ICBA Weighs In Against Fed Interchange Pricing

Perhaps the most interesting comment letter the Federal Reserve received on Tuesday (the deadline for commenting on the Fed’s proposed rule fixing prices for debit-card interchange) was from the Independent Community Bankers of America.  (Read letter)  The most provocative feature of the Durbin Amendment (the provision of Dodd-Frank that requires the Fed to rule on the question) is an exemption for small banks — the Fed interchange price limits are supposed to apply only to banks with assets of at least $10 billion.  So those banks were supposed to rejoice when the Fed proposed a hard cap of at most 12 cents per transaction, cutting revenue for debit transactions by more than 75 percent.  In theory at least, the small banks would get to keep charging roughly 60 cents per transaction, giving them a major revenue advantage over large banks.

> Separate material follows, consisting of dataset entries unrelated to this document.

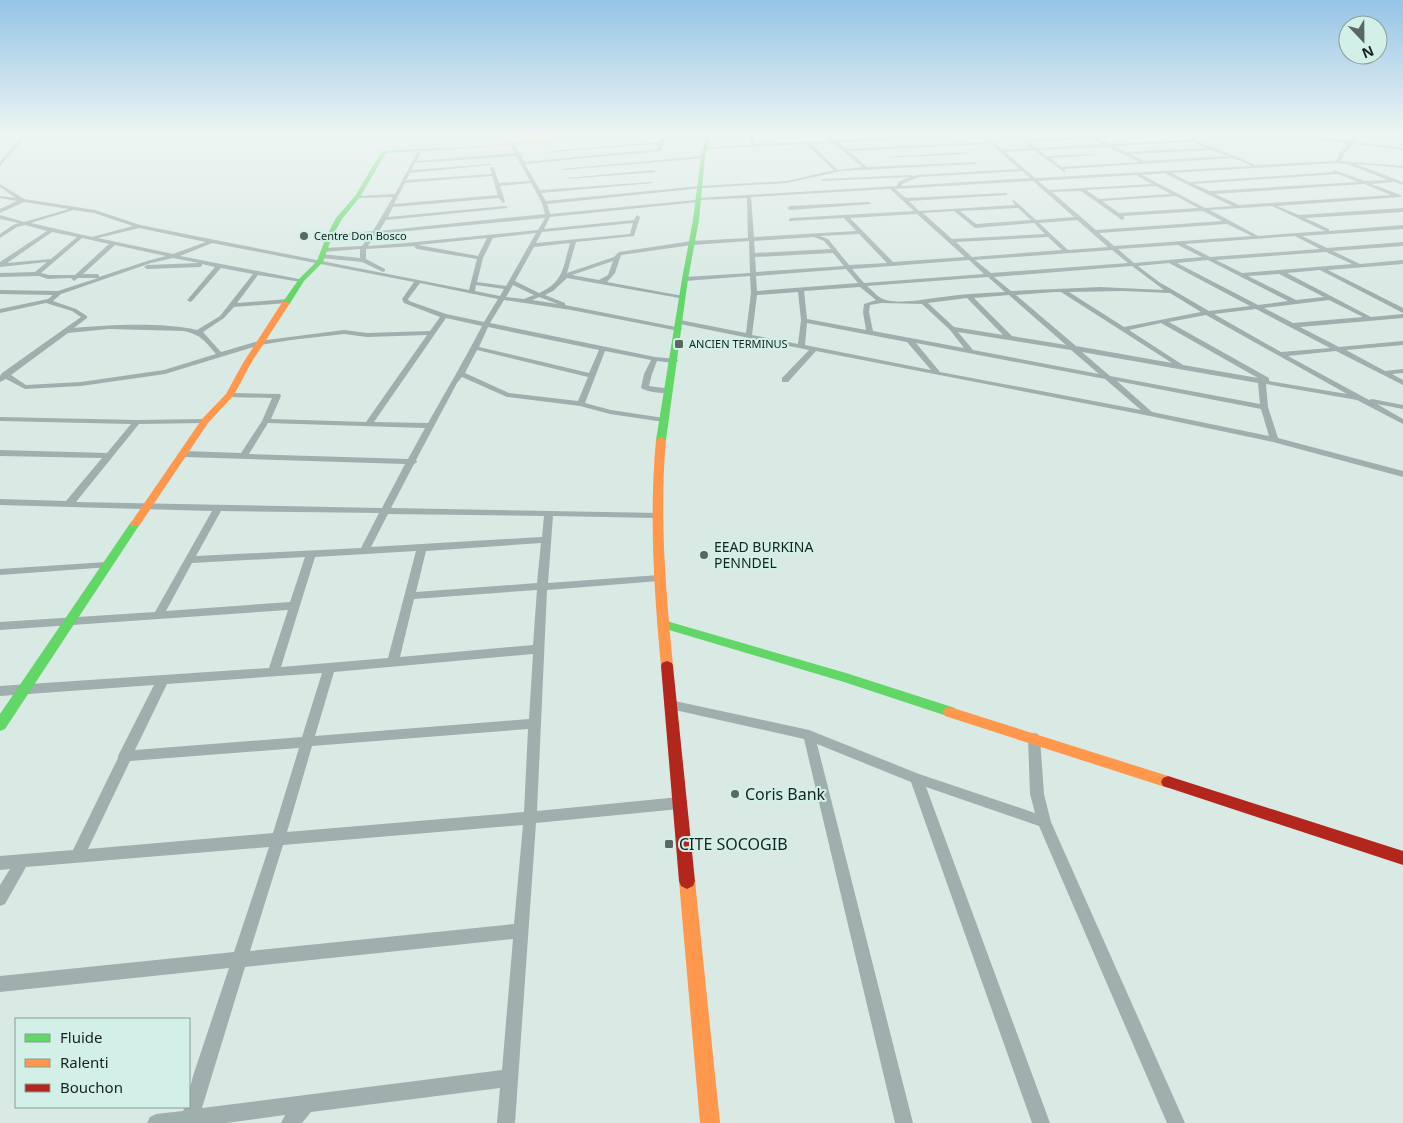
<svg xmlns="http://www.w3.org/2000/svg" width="1403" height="1123" font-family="'Noto Sans',sans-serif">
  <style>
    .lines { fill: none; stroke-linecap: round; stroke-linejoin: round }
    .street { fill: #9fafae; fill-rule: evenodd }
    .fast { fill: #63d668; fill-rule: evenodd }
    .slow { fill: #ff974d; fill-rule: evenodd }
    .jam { fill: #b3261e; fill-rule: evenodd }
    .poi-dot { fill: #5a6864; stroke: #d2f0e8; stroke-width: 2 }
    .labels { text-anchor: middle; stroke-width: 4; stroke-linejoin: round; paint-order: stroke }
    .far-poi-label { font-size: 11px; fill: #16221f; stroke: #d2f0e8; text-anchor: start }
    .poi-label { font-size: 14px; fill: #16221f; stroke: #d2f0e8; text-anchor: start }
    .near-poi-label { font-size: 16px; fill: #16221f; stroke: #d2f0e8; text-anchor: start }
  </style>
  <rect width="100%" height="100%" fill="#d9e9e4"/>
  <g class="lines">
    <path class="street" d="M 24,134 L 28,134 L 0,166 L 0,162 Z
      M 665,134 L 669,134 L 663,143 L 662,150 L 660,151 L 525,164 L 540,190 L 651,182 L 653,183 L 541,193 L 546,201 L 700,186 L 787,181 L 834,170 L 806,144 L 706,149 L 704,148 L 751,145 L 748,134 L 752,134 L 755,144 L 831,141 L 824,134 L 828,134 L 836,140 L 948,135 L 950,136 L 839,143 L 846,149 L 989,142 L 980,134 L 984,134 L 1002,150 L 1031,148 L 1013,134 L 1017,134 L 1025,140 L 1087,136 L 1083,134 L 1093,136 L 1156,134 L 1097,138 L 1109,144 L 1191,140 L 1183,134 L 1187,134 L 1200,142 L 1256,165 L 1336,161 L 1340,153 L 1349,144 L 1283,135 L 1281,134 L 1351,141 L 1358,134 L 1362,134 L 1355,142 L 1403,148 L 1403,150 L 1353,144 L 1344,154 L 1341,161 L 1403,166 L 1403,168 L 1356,164 L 1403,182 L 1403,185 L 1394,182 L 1371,184 L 1401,195 L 1401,197 L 1277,206 L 1299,215 L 1403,208 L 1403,212 L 1305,218 L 1329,229 L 1329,231 L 1403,225 L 1403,229 L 1302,236 L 1327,248 L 1403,242 L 1403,246 L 1333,251 L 1360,264 L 1403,260 L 1403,264 L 1328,270 L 1403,308 L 1403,313 L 1320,270 L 1287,273 L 1371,317 L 1403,314 L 1403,318 L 1300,327 L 1339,347 L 1403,341 L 1403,345 L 1346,350 L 1385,371 L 1403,369 L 1403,373 L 1392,374 L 1403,380 L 1403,385 L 1336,351 L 1288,356 L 1369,400 L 1372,399 L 1403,405 L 1403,409 L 1377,404 L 1403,419 L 1403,424 L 1357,400 L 1266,384 L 1268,407 L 1278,438 L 1403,471 L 1403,477 L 1273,442 L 1150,416 L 816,351 L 788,382 L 782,382 L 782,378 L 809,350 L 680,324 L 677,322 L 680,320 L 746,333 L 751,293 L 750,276 L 685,281 L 682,279 L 685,277 L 750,273 L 749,241 L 692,245 L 621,255 L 615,273 L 607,282 L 683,296 L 685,297 L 685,299 L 567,278 L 553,291 L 545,295 L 565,303 L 565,305 L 681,328 L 682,329 L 679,331 L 571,310 L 504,300 L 490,323 L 655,357 L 677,359 L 678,361 L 674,363 L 657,361 L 652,374 L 649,386 L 671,389 L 672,391 C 665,395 648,392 641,388 L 644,374 L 651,360 L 605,351 L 585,403 L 611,410 L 664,418 L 668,420 L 664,422 L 610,414 L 580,406 L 507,397 L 462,377 L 457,383 L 416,460 L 417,462 L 414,464 L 391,508 L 659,513 L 661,515 L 656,518 L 553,516 L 548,583 L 659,575 L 664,578 L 659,581 L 547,590 L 537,811 L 679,797 L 684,799 L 686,803 L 684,807 L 679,809 L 536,823 L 515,1123 L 497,1123 L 500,1088 L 311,1112 L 302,1123 L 281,1123 L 285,1115 L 226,1123 L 147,1123 L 150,1117 L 156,1114 L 183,1111 L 185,1107 L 189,1107 L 189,1092 L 193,1076 L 229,968 L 0,992 L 0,976 L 234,952 L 269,847 L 26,867 L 5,904 L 0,906 L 0,885 L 10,869 L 0,870 L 0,856 L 73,850 L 118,758 L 118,756 L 154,685 L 0,696 L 0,686 L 269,668 L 288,610 L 0,630 L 0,622 L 155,612 L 212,511 L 0,505 L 0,499 L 66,501 L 102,458 L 0,456 L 0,450 L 107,453 L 131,424 L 0,421 L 0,417 L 137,420 L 205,419 L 209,421 L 205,423 L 139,424 L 76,502 L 382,508 L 405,464 L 184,457 L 180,454 L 184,451 L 241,453 L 262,421 L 272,398 L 227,397 L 226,395 L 230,393 L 280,394 L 281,396 L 271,419 L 366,422 L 427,335 L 367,337 L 344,334 L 291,340 L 260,345 L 165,374 L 81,386 L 25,389 L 6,379 L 0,382 L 0,376 L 2,373 L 81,317 L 72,311 L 46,303 L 0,313 L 0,309 L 48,299 L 53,295 L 0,294 L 0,290 L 58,291 L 98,278 L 78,278 L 74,281 L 71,278 L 48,279 L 39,276 L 0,277 L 0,273 L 35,272 L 47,262 L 0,267 L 0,262 L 47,231 L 25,225 L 17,227 L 0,238 L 0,234 L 13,225 L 19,223 L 0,219 L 0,215 L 24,222 L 69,209 L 24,202 L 0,213 L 0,209 L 17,201 L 0,198 L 0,196 L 16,198 L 0,187 L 0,184 L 24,199 L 95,210 L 140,225 L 210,239 L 469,290 L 477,259 L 417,249 L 414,247 L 416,246 L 366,249 L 366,259 L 385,269 L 385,271 L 383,272 L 362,262 L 321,258 L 318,256 L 321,254 L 360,258 L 360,249 L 324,252 L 321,250 L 324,248 L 362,246 L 370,235 L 329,239 L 326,237 L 329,235 L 373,231 L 393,197 L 357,198 L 355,197 L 357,196 L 395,194 L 418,151 L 421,152 L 417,161 L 515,153 L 511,145 L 513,144 L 519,153 L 522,154 L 521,155 L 524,162 L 658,149 L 659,144 L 552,152 L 550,151 L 660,142 ZM 1091,139 L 1103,144 L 1036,148 L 1028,142 ZM 1194,142 L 1208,148 L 1125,152 L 1114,146 ZM 834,143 L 862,167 L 838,170 L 811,144 ZM 991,144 L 1019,169 L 918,175 L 913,176 L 911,175 L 823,179 L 821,181 L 910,177 L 898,182 L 897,186 L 698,198 L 696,200 L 550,214 L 547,204 L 702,188 L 787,183 L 842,171 L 975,164 L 977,162 L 867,167 L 849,151 ZM 1108,147 L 1139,162 L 1061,167 L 1050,158 L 1099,155 L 1097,154 L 1046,156 L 1039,150 ZM 1034,150 L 1064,172 L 1066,171 L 1064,169 L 1233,158 L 1252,166 L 1035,178 L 1005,152 ZM 1212,150 L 1228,156 L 1145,161 L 1130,154 ZM 516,156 L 530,181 L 499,183 L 494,168 L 492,167 L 490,168 L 492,174 L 406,180 L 410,173 L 492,165 L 490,164 L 412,170 L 415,163 ZM 1338,163 L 1347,164 L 1388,180 L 1365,181 L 1334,170 L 1333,172 L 1189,182 L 1172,173 ZM 1022,171 L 1030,178 L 902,186 L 902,184 L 919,177 ZM 1166,173 L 1166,174 L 1232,206 L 1205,208 L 1142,175 ZM 1338,174 L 1358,182 L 1210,191 L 1194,184 ZM 1136,175 L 1152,184 L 1049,190 L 1038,181 ZM 492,176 L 498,195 L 394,204 L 405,183 ZM 1033,181 L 1074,217 L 1036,220 L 1014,200 L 1012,201 L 1015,205 L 919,211 L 909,201 L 1006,195 L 1008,194 L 1006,193 L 906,198 L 895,189 ZM 531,183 L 542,203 L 545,214 L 379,231 L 386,220 L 508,208 L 505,206 L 388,217 L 393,207 L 499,198 L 503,203 L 505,202 L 500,186 ZM 1364,184 L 1391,195 L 1239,205 L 1215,194 ZM 1156,186 L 1171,194 L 1099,199 L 1086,190 ZM 890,189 L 914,211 L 791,218 L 789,219 L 789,221 L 844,218 L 856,231 L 754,237 L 751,197 ZM 1081,191 L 1122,220 L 1125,218 L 1123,216 L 1203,211 L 1222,221 L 1096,230 L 1052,192 ZM 1176,196 L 1198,208 L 1119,213 L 1102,201 ZM 747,198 L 748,238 L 692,241 L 619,252 L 614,257 L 567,273 L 576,242 L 634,236 L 640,217 L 637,215 L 634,220 L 544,229 L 550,217 L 698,202 L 700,200 ZM 1272,206 L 1325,231 L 1258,236 L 1210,210 ZM 1018,208 L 1031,220 L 976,224 L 960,211 ZM 73,210 L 94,213 L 133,226 L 92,237 L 31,223 ZM 954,211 L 975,228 L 1034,223 L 1045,234 L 952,239 L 923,213 ZM 917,214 L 965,257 L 893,262 L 850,218 ZM 545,218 L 538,230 L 406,243 L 368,246 L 376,234 ZM 1077,220 L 1108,247 L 1068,250 L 1039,223 ZM 633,223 L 630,234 L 536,243 L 542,232 ZM 1227,224 L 1252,236 L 1114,246 L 1099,233 ZM 139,228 L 206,242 L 173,254 L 98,238 ZM 52,232 L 77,237 L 51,259 L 7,263 ZM 536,233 L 506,286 L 477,282 L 483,258 L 493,238 ZM 859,234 L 887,263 L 849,265 L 828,239 L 820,236 ZM 1295,236 L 1320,249 L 1210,257 L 1185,244 ZM 814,237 L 824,241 L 831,249 L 755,253 L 754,241 ZM 1048,237 L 1062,250 L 972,257 L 956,242 ZM 82,238 L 109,244 L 75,275 L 49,275 L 41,273 ZM 487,238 L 478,256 L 418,245 ZM 212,243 L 414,282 L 402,299 L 404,303 L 440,317 L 430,331 L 367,333 L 344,330 L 259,341 L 221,352 L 203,332 L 224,318 L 234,307 L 288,303 L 291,301 L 288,299 L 237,303 L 258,275 L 301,282 L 304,280 L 180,256 ZM 570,243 C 563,267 564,282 539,293 L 515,281 L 534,247 ZM 115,245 L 166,256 L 147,261 L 99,277 L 99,275 L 97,274 L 83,274 ZM 1178,245 L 1202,257 L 1134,263 L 1118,249 ZM 1112,250 L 1128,263 L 991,273 L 975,260 ZM 1326,252 L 1352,264 L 1242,273 L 1216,260 ZM 833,253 L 844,266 L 756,272 L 755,257 ZM 173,258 L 199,263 L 147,265 L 144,267 L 147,269 L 200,267 L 202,266 L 202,264 L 215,267 L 188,299 L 187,300 L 190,302 L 192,301 L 221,268 L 253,274 L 220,316 L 197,330 C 161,322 111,325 74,328 L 87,318 L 87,316 L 76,309 L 53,301 L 61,294 L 151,263 ZM 969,260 L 984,274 L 864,283 L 852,269 ZM 1208,260 L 1288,301 L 1258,305 L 1177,263 ZM 613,261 L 608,275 L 599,280 L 572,275 ZM 1169,263 L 1250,306 L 1209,311 L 1159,282 L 1138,266 ZM 1132,266 L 1164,290 L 1100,287 L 1011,291 L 994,277 ZM 846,269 L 858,283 L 757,291 L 756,276 ZM 1279,274 L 1324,297 L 1296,300 L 1248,276 ZM 988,277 L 1005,292 C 984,293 963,294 943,297 C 925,299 904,304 886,300 C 878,298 873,291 867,286 ZM 420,283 L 498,299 L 484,322 L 446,314 L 409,301 L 408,299 ZM 476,285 L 504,289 L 500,296 L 475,291 ZM 513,285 L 534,295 L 524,299 L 506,297 ZM 860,287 L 876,300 L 864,304 L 863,312 L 866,330 L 807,319 L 804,291 ZM 1123,291 L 1170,293 L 1201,312 L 1124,327 L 1069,292 ZM 798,292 L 801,320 L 798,344 L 752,335 L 757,295 ZM 1055,292 L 1061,292 L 1172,363 L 1076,346 L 1016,295 ZM 1009,295 L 1066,345 L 1012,336 L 974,298 ZM 539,297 L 558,304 L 532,300 ZM 967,298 L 1003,335 L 954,327 L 928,303 ZM 1329,300 L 1363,317 L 1293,323 L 1264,308 ZM 882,303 L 922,304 L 950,330 L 964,348 L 873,331 L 869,312 L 870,305 ZM 1256,309 L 1330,348 L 1281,352 L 1214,314 ZM 1206,315 L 1347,394 L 1269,381 L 1269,378 L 1169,322 ZM 446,318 L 482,326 C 465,359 446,391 428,423 L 374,422 ZM 807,323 L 907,342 L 931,370 L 805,345 ZM 1161,323 L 1258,378 L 1183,365 L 1129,330 ZM 488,327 L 599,350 L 589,373 L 479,347 ZM 109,329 L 184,331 C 201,335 205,341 216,354 L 164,370 L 81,382 L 26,385 L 11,375 L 68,333 ZM 958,332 L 1071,350 L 1099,374 L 973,350 ZM 916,343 L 1105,379 L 1141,410 L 940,372 ZM 477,350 L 588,377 L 578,401 L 509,393 L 465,373 ZM 1082,352 L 1258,383 L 1260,404 L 1110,376 ZM 1117,381 L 1261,409 L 1269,436 L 1152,412 ZM 268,423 L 425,428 L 408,459 L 249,454 ZM 221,511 L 379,513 L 361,548 L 196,556 ZM 388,514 L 544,516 L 542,537 L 371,547 ZM 541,543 L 537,583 L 416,592 L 426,551 ZM 416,551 L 388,658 L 281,667 L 315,557 ZM 305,557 L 290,602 L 166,611 L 192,563 ZM 537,590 L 533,645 L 400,657 L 414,599 ZM 533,654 L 529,719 L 315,736 L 334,672 ZM 322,673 L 302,737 L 135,750 L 167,684 ZM 528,729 L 524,812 L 287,832 L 312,746 ZM 299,748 L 273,833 L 88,849 L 130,761 ZM 523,825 L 514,924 L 250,951 L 283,845 ZM 513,939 L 502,1070 L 202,1108 L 245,967 Z
      M 968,152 L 966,154 L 887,158 L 885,157 Z
      M 703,156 L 705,158 L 563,170 L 561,169 Z
      M 654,170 L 656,172 L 569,179 L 567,178 Z
      M 869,202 L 871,204 L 790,210 L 787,208 L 790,206 Z
      M 106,562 L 110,563 L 111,565 L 110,567 L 0,575 L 0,569 Z
      M 670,700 L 809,730 L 919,774 L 1035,813 L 1030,794 L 1028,738 L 1030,734 L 1034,733 L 1038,734 L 1040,738 L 1044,794 L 1051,822 L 1185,1123 L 1167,1123 L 1039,826 L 926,787 L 1050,1123 L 1032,1123 L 911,782 L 817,744 L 913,1123 L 895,1123 L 804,739 L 666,708 L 664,705 L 666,702 Z"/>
    <path class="fast" d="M 707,134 L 711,134 L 705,157 L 699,220 L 688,279 L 666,440 L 661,443 L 656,440 L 682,279 L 693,220 L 701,157 Z
      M 461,147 L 463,149 L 386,153 L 360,197 L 342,219 L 332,237 L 323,262 L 304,281 L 289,305 L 283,305 L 282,303 L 299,279 L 317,261 L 326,237 L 336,218 L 355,196 L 382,151 Z
      M 135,521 L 140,524 L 5,729 L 0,731 L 0,714 L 131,522 Z
      M 663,620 L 846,673 L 955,708 L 957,712 L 955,716 L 950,717 L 844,682 L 659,627 L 657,624 L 659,621 Z"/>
    <path class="slow" d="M 619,134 L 633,134 L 461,149 L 459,148 Z
      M 283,301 L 290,303 L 251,363 L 234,395 L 208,423 L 139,526 L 131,526 L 130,524 L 202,419 L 226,394 L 243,363 Z
      M 661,437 L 666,440 C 659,516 666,590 673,666 L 672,669 L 667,671 L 662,669 L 661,666 C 654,590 649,516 656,440 Z
      M 950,707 L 1168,776 L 1173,778 L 1175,782 L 1173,786 L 1168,788 L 945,716 L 943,712 L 945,708 Z
      M 687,873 L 693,876 L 695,881 L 720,1123 L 700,1123 L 679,881 L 681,876 Z"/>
    <path class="jam" d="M 667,661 L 672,663 L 673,666 L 695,881 L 693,886 L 687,889 L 681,886 L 679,881 L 661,666 L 662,663 Z
      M 1168,776 L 1403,851 L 1403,865 L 1163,786 L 1161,782 L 1163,778 Z"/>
  </g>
  <linearGradient id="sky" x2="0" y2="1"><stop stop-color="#95c4e6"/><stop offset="0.46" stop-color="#eef5f3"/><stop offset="1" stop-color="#eef5f3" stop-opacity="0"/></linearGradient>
  <rect width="1403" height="291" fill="url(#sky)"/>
  <g class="poi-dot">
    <circle cx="304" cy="236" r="5"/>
    <rect x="674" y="339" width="10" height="10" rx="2.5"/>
    <circle cx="704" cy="555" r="5"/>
    <circle cx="735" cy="794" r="5"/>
    <rect x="664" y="839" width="10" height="10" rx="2.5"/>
  </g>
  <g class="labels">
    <g class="far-poi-label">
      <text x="314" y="240">Centre Don Bosco</text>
      <text x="689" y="348">ANCIEN TERMINUS</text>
    </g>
    <g class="poi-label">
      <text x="714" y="552">EEAD BURKINA<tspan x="714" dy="16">PENNDEL</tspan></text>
    </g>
    <g class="near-poi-label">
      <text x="745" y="800">Coris Bank</text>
      <text x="679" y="850">CITE SOCOGIB</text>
    </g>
  </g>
  <rect x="15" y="1018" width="175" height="90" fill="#d2f0e8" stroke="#879e98"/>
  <rect x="25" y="1034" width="25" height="8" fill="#63d668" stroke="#879e98"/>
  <text x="60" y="1043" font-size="15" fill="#16221f">Fluide</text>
  <rect x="25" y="1059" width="25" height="8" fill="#ff974d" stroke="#879e98"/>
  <text x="60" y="1068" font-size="15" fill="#16221f">Ralenti</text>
  <rect x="25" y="1084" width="25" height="8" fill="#b3261e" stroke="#879e98"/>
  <text x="60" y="1093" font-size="15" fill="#16221f">Bouchon</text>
  <g transform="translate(1363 40) rotate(158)"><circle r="24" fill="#d2f0e8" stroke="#879e98"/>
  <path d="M0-4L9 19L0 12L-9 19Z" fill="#5a6864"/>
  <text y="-8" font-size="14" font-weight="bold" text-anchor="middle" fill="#16221f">N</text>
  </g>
</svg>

But instead of rejoicing, the ICBA on Tuesday filed a detailed comment criticizing the Fed’s rule.  It turns out, the ICBA does not believe its members will get to charge four times the prices the big banks get to charge.  Once the price big banks charge is cut to 12 cents, the major networks (for whom the big banks are the biggest customers) will have no incentive to maintain high-cost schedules that would make their cards unattractive to merchants.  And merchants would be free to discriminate against any high-cost cards customers presented.  The ICBA emphasizes rules in Dodd-Frank and in the recent Justice Department settlement with MasterCard and Visa, both of which broaden the ability of merchants to discriminate.  In the end, because debit card transactions are more costly for small banks (many of which use external third-party processors), the ICBA argues that the rule actually will be more costly for its members than for large banks, exactly the opposite of what Congress required in the Durbin Amendment.